Aug 22, 2008

World - Does clean air mean more global warming ?

Dissidents aren't the only ones being forced off the streets of Beijing during these Summer Olympics. The Chinese government's heavy hand is also pushing drivers off the roads--about 3.5 million of them, in fact--as part of an effort to reduce the city's notoriously bad air quality. Late last month, the Beijing Municipal Environmental Protection Bureau ordered half of the city's automobiles off the streets for the duration of the Games and closed hundreds of factories, steel mills, foundries and coal plants. "We can guarantee good air quality during the Games," Du Shaozhong, Beijing's smog czar, asserted at a recent news conference. "We can provide a good environment for the athletes."

But can they really? As the Games begin this weekend, many experts say the air is not healthy at all, especially for athletes competing outside. And it's worth mentioning that air deemed "healthy" in Beijing would still be considered "unhealthy" in any U.S. city, where pollution limits are as much as five times lower. Neither Shaozhong nor any other Chinese pols have had much to say about that, or about how bad Beijing's air will be for the 17.4 million residents once the athletes and reporters go home and all those cars are back on the streets and all those factories reopen.

But Veerabhadran Ramanathan will be able to tell us. Ramanathan, a leading climate researcher from the Scripps Institution of Oceanography at the University of California, San Diego, is studying the air in Beijing for the duration of the Olympics and beyond (eight weeks total) to see how it affects the environment not only for the folks in Beijing, but the world. One of more than 100 scientists conducting air-quality experiments during the Games, Ramanathan is actually doing his work on the South Korean island of Jeju, some 500 miles southeast of Beijing but directly downwind from the pollution.

Ramanathan is launching unmanned drones to monitor air quality up to 12,000 feet and is using another unmanned plane from Edwards Air Force Base to measure how much of the bad stuff reaches California. Ramanathan says his goal with this experiment is to see how China's air affects the rest of the world, specifically with regard to climate change. The Chinese have made the air cleaner, he says, but it is still not healthy air for athletes, or children or other living things. And here's the real irony. "Air pollution actually masks global warming," says Ramanathan. "When you clean up very polluted air, as China is doing during these Olympics, it has a direct impact on global warming and temperatures rise."

Air pollution's ability to mask global warming is not something Al Gore just dreamed up.

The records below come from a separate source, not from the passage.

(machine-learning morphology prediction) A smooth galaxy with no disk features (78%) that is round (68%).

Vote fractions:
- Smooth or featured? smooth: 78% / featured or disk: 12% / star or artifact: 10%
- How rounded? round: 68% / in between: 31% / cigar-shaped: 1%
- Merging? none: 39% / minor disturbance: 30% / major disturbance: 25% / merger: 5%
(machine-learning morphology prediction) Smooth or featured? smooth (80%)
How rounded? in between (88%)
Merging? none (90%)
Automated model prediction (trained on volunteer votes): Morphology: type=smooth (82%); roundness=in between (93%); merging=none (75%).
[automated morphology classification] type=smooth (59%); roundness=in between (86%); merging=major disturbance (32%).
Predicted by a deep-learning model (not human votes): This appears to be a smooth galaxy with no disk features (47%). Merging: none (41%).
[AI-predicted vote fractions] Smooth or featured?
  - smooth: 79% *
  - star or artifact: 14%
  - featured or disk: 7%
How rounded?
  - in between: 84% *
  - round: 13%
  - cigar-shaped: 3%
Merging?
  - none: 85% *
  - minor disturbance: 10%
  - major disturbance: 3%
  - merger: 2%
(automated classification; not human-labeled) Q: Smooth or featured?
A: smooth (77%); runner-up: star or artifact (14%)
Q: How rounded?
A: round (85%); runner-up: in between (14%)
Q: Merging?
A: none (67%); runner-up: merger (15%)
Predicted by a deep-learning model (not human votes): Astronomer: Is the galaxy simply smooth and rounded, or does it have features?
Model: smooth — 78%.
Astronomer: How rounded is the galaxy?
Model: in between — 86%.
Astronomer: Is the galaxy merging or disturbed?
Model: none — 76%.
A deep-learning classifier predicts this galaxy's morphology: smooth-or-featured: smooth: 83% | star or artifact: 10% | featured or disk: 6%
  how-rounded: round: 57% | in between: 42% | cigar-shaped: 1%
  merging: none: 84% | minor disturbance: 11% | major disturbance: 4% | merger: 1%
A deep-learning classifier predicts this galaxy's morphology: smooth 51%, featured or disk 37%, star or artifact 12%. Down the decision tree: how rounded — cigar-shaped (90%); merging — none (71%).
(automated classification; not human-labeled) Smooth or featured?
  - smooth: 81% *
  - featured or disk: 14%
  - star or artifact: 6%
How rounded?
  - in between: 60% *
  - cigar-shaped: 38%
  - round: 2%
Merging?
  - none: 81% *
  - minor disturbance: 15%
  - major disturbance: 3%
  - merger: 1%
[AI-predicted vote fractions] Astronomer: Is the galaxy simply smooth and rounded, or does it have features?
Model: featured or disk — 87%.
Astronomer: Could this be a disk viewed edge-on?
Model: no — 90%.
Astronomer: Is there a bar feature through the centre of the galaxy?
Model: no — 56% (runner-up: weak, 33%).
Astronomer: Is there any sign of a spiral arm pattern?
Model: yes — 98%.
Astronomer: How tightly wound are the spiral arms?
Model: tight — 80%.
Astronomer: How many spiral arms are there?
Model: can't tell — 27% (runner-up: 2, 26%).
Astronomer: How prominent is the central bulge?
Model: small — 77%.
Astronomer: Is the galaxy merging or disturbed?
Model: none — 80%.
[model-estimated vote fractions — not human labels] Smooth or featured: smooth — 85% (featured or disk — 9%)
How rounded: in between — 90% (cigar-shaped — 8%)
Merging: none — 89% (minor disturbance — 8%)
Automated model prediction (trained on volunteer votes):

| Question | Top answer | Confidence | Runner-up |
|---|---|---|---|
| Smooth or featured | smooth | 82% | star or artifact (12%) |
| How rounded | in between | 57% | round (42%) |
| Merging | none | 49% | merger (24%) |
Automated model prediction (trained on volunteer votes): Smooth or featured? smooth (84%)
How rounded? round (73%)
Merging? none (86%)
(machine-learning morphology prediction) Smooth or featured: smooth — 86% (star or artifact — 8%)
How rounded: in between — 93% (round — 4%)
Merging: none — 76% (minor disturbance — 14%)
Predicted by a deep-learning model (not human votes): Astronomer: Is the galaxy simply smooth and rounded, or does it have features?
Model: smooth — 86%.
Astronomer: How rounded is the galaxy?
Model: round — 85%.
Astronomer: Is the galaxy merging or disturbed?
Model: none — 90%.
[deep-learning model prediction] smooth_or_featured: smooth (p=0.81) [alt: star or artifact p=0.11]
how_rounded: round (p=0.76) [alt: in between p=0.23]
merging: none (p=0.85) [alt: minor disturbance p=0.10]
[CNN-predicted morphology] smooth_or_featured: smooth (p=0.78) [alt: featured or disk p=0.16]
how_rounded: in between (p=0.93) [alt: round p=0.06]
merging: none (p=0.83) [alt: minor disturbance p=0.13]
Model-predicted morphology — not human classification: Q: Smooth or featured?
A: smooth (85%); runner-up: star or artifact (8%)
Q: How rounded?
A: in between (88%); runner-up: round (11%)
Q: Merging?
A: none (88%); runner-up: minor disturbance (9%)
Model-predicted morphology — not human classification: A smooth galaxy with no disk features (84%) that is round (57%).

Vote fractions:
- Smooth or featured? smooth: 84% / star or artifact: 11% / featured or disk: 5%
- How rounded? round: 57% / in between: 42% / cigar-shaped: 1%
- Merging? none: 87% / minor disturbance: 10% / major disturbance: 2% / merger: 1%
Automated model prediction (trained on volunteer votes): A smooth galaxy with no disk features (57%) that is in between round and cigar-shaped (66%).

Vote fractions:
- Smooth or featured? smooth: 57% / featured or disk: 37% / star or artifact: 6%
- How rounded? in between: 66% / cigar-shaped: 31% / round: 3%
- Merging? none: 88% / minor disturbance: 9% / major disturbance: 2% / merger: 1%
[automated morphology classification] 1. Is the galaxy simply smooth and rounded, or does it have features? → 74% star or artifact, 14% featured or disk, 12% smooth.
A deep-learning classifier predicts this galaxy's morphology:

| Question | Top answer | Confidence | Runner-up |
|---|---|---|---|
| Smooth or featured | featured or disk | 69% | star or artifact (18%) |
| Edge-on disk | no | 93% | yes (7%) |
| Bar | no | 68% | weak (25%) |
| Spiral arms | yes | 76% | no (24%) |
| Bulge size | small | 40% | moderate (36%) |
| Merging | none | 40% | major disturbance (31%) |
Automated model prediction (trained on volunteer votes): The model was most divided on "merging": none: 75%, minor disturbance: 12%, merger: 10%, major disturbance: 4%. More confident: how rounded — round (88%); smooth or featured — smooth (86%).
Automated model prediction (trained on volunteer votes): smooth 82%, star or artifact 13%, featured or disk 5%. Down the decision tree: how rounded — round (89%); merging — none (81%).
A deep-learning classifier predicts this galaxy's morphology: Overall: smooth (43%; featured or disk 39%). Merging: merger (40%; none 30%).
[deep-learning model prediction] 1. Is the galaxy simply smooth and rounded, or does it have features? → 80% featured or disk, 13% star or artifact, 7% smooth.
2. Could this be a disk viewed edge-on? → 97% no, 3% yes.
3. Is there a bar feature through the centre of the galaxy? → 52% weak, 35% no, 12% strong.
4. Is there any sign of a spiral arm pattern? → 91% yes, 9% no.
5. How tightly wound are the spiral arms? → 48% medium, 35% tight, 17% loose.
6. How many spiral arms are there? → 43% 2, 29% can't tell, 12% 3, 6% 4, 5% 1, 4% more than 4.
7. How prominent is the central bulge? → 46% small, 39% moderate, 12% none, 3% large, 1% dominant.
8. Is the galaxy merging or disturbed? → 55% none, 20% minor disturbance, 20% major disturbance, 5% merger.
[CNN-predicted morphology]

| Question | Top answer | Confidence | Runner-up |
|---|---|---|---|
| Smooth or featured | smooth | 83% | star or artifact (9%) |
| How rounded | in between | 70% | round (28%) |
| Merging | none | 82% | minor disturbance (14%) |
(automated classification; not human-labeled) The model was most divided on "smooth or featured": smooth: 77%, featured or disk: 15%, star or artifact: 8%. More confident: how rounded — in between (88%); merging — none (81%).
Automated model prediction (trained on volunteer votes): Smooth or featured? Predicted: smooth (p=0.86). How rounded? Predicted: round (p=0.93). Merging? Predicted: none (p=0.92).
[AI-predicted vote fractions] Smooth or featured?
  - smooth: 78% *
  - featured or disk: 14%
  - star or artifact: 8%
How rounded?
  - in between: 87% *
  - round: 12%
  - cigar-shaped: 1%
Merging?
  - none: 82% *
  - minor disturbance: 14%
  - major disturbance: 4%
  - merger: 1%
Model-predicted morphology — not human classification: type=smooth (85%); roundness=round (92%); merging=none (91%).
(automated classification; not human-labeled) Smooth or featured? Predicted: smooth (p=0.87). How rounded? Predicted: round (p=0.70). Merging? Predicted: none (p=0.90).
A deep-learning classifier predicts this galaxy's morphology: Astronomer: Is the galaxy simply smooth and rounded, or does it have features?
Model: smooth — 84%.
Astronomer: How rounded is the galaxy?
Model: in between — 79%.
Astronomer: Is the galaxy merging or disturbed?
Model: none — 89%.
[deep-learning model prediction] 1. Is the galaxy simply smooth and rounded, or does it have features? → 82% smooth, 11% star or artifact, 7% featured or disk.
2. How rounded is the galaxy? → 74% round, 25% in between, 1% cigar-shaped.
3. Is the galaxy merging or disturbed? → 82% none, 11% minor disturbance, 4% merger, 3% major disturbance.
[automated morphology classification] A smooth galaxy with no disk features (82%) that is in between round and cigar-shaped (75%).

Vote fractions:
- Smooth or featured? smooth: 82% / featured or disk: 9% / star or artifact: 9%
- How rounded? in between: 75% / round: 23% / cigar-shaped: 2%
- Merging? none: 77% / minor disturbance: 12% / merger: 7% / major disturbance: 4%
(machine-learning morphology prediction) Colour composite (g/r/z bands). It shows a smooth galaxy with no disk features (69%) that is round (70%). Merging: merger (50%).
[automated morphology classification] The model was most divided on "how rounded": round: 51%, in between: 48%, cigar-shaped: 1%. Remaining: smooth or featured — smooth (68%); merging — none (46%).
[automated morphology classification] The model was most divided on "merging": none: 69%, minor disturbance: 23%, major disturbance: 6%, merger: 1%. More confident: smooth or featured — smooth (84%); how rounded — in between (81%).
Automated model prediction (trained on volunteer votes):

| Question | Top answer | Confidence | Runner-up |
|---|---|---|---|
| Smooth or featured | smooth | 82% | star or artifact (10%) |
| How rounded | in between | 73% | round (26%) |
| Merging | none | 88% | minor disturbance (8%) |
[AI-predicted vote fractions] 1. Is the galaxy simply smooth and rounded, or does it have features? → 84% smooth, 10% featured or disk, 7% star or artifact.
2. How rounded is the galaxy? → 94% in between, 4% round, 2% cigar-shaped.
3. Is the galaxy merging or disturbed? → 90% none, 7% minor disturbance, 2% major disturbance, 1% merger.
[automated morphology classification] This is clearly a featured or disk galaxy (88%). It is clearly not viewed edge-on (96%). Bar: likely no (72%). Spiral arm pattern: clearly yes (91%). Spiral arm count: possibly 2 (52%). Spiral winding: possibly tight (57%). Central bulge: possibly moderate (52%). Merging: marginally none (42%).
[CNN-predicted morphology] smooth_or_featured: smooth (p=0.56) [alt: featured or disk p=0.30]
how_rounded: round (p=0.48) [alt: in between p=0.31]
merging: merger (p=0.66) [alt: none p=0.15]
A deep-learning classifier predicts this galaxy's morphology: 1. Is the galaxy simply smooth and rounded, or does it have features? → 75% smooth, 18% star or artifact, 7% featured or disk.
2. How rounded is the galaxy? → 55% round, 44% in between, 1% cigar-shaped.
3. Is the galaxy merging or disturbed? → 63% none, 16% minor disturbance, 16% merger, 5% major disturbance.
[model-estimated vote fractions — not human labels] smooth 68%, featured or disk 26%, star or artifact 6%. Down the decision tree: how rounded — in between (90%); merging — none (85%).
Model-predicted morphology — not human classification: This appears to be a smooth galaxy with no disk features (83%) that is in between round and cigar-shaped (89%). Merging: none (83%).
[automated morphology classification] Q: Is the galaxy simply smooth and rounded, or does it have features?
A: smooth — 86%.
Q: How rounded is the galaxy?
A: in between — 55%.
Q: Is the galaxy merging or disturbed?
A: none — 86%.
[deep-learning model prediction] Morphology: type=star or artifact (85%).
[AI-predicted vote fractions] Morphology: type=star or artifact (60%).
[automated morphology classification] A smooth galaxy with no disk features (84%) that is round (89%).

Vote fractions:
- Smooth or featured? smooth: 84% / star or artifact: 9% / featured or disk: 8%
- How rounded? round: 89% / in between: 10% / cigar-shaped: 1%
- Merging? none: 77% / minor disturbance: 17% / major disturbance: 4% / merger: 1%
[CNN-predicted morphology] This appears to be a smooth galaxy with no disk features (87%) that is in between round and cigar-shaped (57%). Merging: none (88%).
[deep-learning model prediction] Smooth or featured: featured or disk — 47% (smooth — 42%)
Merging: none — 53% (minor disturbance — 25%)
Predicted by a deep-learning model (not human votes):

Scientists like Ramanathan have in fact been heeding this call for several years. Particles in pollution that enter the atmosphere cool the Earth by shielding radiation from the sun and bouncing it back out to space. Cutting down on the release of these particles by improving air quality, which China is doing right now and which the West has been doing for some time, actually diminishes this shield and the Earth's temperature rises, Ramanathan and others say.

If you think the idea that making the air cleaner can cause global warming sounds like a Faustian bargain of the worst kind, well, you're getting warmer. "There is indeed a cruel irony to all this," says Ramanathan. "And of course I'm not saying 'let's burn more coal,' I'm just saying that we need to start thinking of clever ways to address both problems. We know that air pollution masks the effects of global warming, but to what percentage we are still not certain. That's one of the things my experiment will be looking at. If it's 80 percent, that would be bad news."

Among the many good things about these Olympics, however, Ramanathan insists, is that they will not only increase awareness of the worldwide problem of air pollution but also the present danger of climate change--and the surprising connection between the two: "I'm not a policymaker, and there's no magic bullet. But we have to be aware of both the climate-change aspect and the pollution aspect. China has done a good thing by cleaning up the air for these Games, but they are all at the mercy of the winds. Beijing remains a very polluted city."

The British Broadcasting Corp.'s Beijing bureau confirms this, reporting that its pollution-measuring device has shown readings this week for tiny particles of soot and other particulate matter well above the World Health Organization's recommended levels for healthy air.

Unmoved, Chinese officials, and even some non-Chinese members of the International Olympic Committee, continue to preposterously insist that the thick yellow haze blanketing parts of Beijing this week is fog, not smog, and that the air is just fine. And they insist that if the air does get worse, they can force as many as 90 percent of the automobiles off the streets and close even more factories. But the athletes aren't breathing any sighs of relief.